*Your instructions*. Print the line that contains "4, nspotg: 20 -> 47.7", then every line after it until the entries end, exactly as they read; do not include pictures.
Supplied records Start Marker
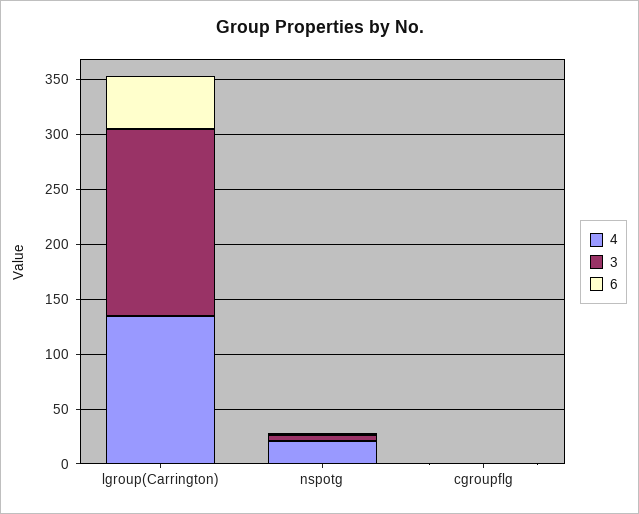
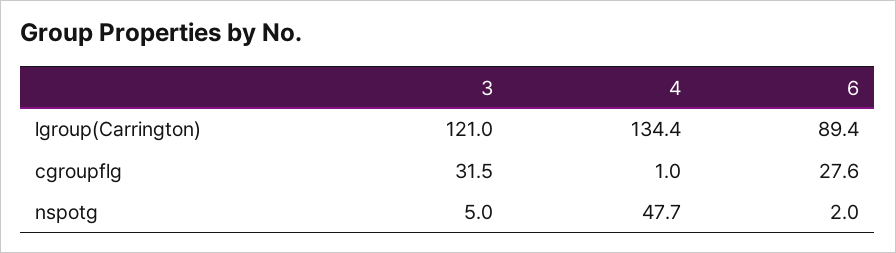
3, lgroup(Carrington): 170 -> 121
6, lgroup(Carrington): 50 -> 89.4
4, nspotg: 20 -> 47.7
3, cgroupflg: 0 -> 31.5
6, cgroupflg: 0 -> 27.6

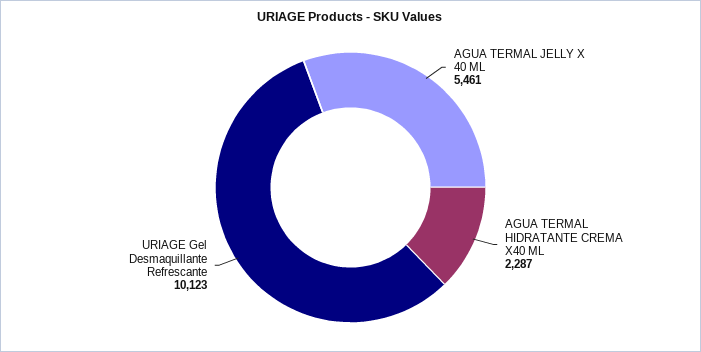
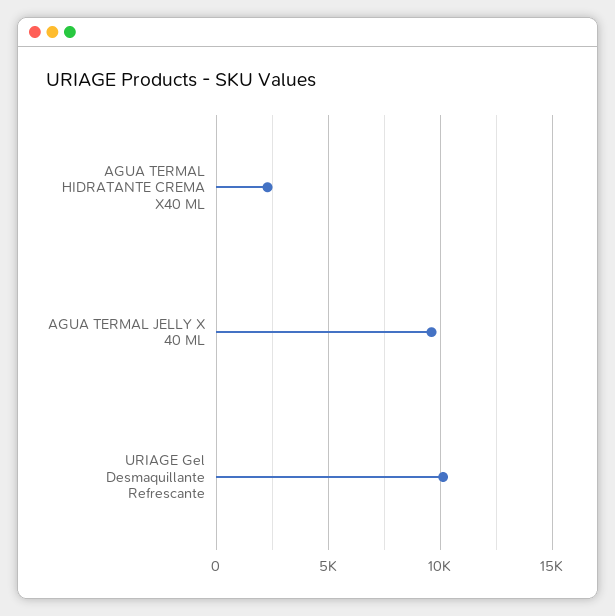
AGUA TERMAL JELLY X 40 ML: 5461 -> 9500

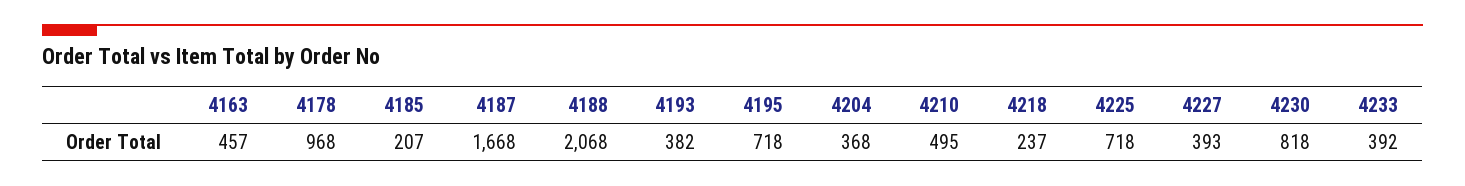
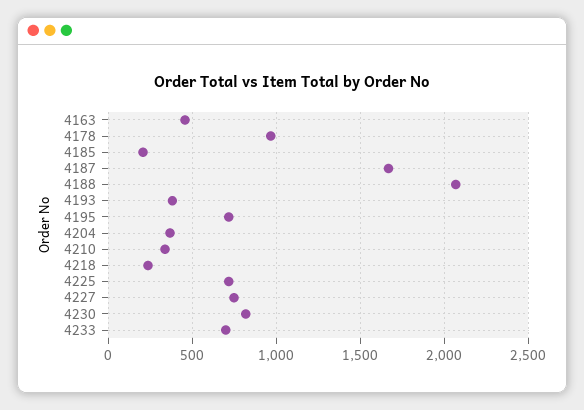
4210: 495 -> 350
4227: 393 -> 750
4233: 392 -> 700

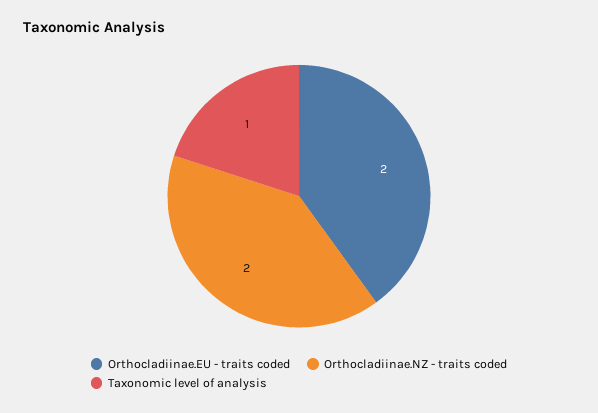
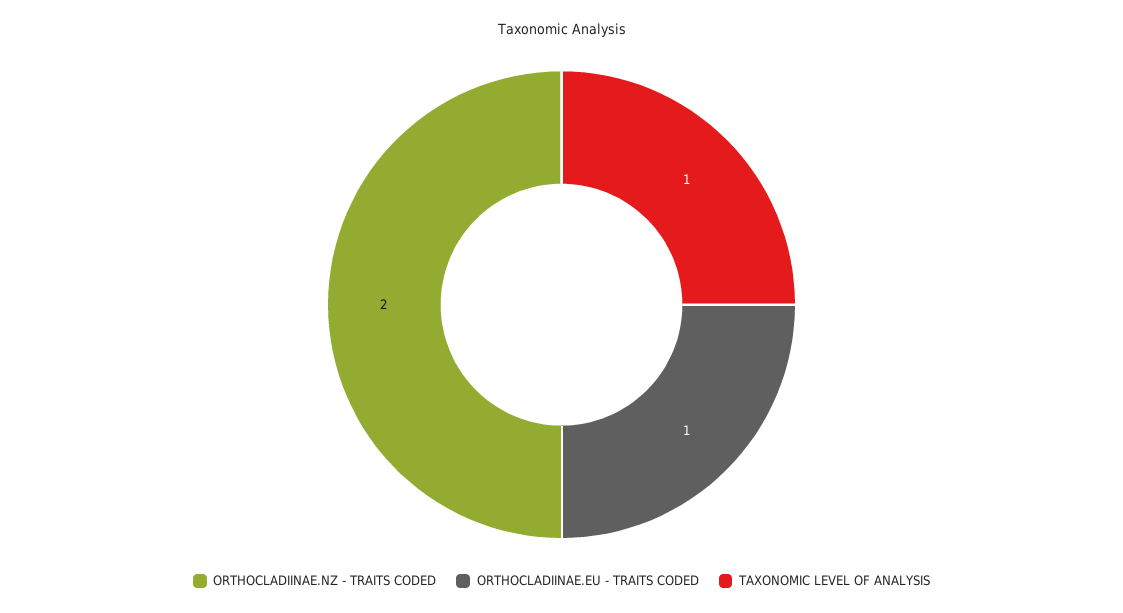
Orthocladiinae.EU - traits coded: 2 -> 1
Supplied records End Marker
*Answer to this exercise*.
4, nspotg: 20 -> 47.7
3, cgroupflg: 0 -> 31.5
6, cgroupflg: 0 -> 27.6

AGUA TERMAL JELLY X 40 ML: 5461 -> 9500

4210: 495 -> 350
4227: 393 -> 750
4233: 392 -> 700

Orthocladiinae.EU - traits coded: 2 -> 1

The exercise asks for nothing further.